Thursday, May 16, 2019

Bolton Is Choking On Foreign Policy, Here’s Who Should Replace Him



May 16, 2019 William Craddick

It’s been a bad year on the job for John Bolton.

Whether it is blowing up the Hanoi Summit with a memo, embarrassing the US abroad by backing a Venezuelan coup which fizzled out or getting American forces into a potential war with Iran based solely on non-specific Israeli intelligence the National Security Advisor has shown himself to be unable to help President Donald Trump deliver on campaign promises but adept at creating a mess. Since assuming his position in April 2018, Bolton has dragged Trump, who ran on a platform of non-intervention and a re-haul of American foreign policy strategies, into a myriad of problems that have caused him to contradict his own agenda. This is the result of extreme incompetence if not outright sabotage.

With Trump reportedly growing frustrated with Bolton, a new candidate for the job should be suggested. The President ought to consider retired Army Colonel Douglas Macgregor.

Macgregor has an anti-establishment flair that causes him not to get along with the bureaucratic class who Trump popularly clashed with in the 2016 US Presidential election. He was the squadron operations officer responsible for directing US troops on the ground in the legendary Battle of 73 Easting during the Gulf War where American armored vehicles defeated a much Iraqi detachment. But his dislike for gamesmanship and blunt demeanor meant that Macgregor did not thrive in the military despite his ability to innovate on the battlefield. A perfect match for Trump, who prefers officials that are not liked by the herd.

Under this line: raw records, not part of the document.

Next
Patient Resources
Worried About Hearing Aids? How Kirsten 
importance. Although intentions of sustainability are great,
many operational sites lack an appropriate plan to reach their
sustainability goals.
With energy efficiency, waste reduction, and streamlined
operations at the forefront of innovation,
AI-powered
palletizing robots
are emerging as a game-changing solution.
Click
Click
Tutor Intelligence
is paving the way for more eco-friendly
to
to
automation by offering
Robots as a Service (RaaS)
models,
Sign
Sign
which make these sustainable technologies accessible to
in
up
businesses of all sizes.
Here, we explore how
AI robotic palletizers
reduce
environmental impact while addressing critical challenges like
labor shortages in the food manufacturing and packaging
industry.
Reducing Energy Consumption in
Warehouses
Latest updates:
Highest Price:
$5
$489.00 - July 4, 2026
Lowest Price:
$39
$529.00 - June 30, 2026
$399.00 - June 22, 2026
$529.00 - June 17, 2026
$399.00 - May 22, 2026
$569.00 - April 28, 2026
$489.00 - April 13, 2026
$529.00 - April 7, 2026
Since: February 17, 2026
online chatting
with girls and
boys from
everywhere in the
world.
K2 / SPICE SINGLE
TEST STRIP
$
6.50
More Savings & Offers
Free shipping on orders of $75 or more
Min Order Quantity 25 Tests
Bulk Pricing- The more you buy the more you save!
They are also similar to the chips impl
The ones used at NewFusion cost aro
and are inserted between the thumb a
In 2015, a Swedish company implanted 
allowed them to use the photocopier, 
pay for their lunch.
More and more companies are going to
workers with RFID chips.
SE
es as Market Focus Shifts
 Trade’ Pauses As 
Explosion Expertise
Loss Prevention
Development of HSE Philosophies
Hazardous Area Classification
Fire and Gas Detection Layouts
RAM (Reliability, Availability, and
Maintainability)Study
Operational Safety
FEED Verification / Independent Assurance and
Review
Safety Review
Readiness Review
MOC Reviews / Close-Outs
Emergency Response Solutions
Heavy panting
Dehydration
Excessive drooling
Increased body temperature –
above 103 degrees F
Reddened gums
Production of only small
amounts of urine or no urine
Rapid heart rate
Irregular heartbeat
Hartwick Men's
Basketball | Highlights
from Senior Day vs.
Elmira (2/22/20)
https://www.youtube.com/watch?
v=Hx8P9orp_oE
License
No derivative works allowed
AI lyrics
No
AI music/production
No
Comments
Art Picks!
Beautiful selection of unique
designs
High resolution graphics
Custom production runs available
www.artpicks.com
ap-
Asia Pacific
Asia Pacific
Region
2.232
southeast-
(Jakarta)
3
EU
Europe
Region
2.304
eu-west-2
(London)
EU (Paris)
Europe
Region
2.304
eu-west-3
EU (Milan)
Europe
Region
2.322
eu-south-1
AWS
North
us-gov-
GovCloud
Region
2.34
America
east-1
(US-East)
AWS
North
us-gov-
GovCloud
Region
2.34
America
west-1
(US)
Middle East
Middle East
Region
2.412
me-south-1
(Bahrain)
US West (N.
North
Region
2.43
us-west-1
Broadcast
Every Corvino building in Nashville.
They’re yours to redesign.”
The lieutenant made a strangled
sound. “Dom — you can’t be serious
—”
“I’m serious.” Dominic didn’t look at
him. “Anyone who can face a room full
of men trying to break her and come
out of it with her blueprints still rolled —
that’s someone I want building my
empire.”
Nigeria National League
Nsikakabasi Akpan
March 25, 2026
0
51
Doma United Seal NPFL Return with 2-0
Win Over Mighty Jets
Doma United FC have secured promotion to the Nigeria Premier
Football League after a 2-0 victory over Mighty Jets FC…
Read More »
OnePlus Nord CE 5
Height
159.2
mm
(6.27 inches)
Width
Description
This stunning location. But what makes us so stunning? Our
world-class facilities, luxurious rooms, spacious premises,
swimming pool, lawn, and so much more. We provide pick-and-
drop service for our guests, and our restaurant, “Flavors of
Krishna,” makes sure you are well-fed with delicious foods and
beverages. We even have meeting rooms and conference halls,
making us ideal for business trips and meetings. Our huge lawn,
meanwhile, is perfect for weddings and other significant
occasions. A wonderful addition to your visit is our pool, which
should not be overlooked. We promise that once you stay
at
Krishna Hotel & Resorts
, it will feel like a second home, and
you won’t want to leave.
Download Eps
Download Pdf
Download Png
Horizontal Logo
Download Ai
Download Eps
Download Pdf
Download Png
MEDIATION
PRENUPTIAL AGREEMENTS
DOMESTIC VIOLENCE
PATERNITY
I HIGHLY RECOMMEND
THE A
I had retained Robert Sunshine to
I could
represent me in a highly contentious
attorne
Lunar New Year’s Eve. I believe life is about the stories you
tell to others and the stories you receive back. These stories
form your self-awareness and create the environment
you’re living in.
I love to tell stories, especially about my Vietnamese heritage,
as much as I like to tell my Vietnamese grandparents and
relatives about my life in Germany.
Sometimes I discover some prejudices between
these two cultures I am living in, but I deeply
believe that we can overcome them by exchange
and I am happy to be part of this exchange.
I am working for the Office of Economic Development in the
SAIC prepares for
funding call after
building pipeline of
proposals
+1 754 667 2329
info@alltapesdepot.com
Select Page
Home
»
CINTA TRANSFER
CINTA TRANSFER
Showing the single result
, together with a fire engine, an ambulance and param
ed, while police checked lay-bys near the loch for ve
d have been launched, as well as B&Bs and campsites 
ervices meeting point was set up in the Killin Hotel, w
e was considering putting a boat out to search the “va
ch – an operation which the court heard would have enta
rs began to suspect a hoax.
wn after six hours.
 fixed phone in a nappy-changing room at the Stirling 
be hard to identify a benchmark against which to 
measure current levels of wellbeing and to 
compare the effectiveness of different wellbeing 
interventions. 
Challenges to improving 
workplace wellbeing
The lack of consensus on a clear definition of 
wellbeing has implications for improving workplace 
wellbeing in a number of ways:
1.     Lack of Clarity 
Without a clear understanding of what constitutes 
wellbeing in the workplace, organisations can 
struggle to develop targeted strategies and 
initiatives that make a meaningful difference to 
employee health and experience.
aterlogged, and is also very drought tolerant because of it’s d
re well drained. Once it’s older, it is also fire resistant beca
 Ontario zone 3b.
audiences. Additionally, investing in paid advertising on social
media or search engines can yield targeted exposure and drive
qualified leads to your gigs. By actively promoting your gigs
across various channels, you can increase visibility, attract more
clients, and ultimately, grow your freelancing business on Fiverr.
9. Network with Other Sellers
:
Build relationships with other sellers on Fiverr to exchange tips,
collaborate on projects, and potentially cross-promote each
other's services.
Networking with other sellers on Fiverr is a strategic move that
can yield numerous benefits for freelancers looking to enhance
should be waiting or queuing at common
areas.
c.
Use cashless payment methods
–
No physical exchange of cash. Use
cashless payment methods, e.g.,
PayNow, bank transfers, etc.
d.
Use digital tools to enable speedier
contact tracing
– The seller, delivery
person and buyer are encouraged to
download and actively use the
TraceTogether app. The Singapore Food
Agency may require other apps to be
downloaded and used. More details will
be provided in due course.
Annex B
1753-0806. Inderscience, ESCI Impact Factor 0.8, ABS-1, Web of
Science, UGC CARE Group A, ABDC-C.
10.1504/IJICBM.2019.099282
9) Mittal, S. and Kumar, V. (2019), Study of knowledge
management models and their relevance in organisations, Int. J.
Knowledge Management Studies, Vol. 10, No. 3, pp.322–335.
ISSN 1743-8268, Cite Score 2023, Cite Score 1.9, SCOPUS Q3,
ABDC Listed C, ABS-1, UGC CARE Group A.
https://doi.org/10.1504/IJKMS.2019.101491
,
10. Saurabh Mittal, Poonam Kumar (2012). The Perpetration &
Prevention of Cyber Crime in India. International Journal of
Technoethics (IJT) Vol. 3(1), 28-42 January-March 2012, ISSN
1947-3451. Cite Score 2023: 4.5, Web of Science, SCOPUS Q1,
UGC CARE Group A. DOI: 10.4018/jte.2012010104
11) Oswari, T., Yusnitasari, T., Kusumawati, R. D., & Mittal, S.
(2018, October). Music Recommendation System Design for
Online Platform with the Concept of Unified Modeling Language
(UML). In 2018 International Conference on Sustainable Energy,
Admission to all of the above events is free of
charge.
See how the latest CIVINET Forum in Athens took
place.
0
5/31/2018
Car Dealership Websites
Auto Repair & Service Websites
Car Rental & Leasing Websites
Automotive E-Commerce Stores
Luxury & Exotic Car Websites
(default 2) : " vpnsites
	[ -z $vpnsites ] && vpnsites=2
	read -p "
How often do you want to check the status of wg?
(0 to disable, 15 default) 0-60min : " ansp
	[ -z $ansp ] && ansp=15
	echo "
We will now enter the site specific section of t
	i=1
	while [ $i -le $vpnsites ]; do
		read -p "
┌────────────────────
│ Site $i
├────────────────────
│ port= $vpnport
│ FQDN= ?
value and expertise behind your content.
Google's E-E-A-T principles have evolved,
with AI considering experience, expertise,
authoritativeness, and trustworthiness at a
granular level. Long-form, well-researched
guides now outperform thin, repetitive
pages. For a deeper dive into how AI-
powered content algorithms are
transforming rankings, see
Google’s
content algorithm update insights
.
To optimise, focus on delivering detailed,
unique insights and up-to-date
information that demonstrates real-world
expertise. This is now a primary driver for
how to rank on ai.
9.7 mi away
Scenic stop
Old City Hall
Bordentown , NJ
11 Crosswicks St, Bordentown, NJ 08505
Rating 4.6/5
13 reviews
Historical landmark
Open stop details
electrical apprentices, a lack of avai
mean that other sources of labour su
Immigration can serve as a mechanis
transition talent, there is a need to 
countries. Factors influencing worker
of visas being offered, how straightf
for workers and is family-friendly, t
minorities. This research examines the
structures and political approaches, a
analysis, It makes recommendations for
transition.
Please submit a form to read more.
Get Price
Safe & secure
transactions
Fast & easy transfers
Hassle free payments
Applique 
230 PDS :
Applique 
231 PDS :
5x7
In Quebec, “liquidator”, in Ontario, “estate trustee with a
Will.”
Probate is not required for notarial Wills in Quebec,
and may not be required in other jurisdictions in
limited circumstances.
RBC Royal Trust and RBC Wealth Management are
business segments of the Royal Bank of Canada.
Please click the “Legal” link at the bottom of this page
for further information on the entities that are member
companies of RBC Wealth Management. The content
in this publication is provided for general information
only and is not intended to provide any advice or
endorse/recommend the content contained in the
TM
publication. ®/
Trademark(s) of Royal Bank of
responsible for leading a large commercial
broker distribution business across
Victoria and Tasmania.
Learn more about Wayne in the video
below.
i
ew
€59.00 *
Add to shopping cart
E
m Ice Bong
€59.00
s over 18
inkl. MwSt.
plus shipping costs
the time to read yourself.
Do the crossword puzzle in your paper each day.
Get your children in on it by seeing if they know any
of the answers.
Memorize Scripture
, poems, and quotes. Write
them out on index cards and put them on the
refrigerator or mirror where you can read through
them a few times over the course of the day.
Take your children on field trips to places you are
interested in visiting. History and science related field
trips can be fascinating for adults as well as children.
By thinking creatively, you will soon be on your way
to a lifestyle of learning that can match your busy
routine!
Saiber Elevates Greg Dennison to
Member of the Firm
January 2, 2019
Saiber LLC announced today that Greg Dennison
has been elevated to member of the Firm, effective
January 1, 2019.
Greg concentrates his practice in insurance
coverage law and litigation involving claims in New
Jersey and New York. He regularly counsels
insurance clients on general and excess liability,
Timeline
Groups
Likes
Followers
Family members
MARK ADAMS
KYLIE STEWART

“Make Donald Trump Great Again” is Macgregor’s mantra. It is much needed in an administration where the President often seems to be the only one who still champions foreign policy objectives like the border wall that originally caught the attention of his base. While Bolton lives eternally in the Cold War, Macgregor’s focus is on the problems afflicting a United States that is struggling without grace to find its place in the modern world. He rightly calls out Bolton’s insistence on an “all or nothing” approach to negotiations with North Korea that have prevented a peace deal and rages about constant attempts by Washington insiders to induce Trump to backtrack on policy announcements that him look weak and self-contradictory in the process.

The strategy pursued by Bolton and his contemporaries seeks to return the United States to the unipolar era of the 1990’s when America’s dominance was secured by a ruined Russia and a still-developing China. They have not learned from the lessons of the USSR, which collapsed because it was simply unable to keep up with the expenses of running a global empire that an economically dominant United States could once handle.

America’s shifting role in the world is very much on the mind of Macgregor. It is reflected in his skepticism of NATO, his calls for reform of the military and his criticism of America’s wars that drag on for years but no longer result in victories. His distaste for foreign wars that sap a nation’s global power and do not meaningfully help America achieve its foreign policy objectives is a refreshing change from the hawkish behavior of Bolton, who is currently drawing the United States dangerously close to a conflict with Iran. Macgregor compares Bolton to Don Gaspar de Guzmán, the advisor to Spain’s King Philip IV who crashed the debt-ridden Spanish empire by engaging it in sporadic and unhelpful foreign interventions. Philip IV is notorious for this failure while Guzmán is now long forgotten. If Trump does not release Bolton soon his legacy will likely suffer the same fate.

America cannot afford the foolish council of those who are unable or unwilling to see the crisis that the country currently sits in. Take a chance on someone who goes against the grain.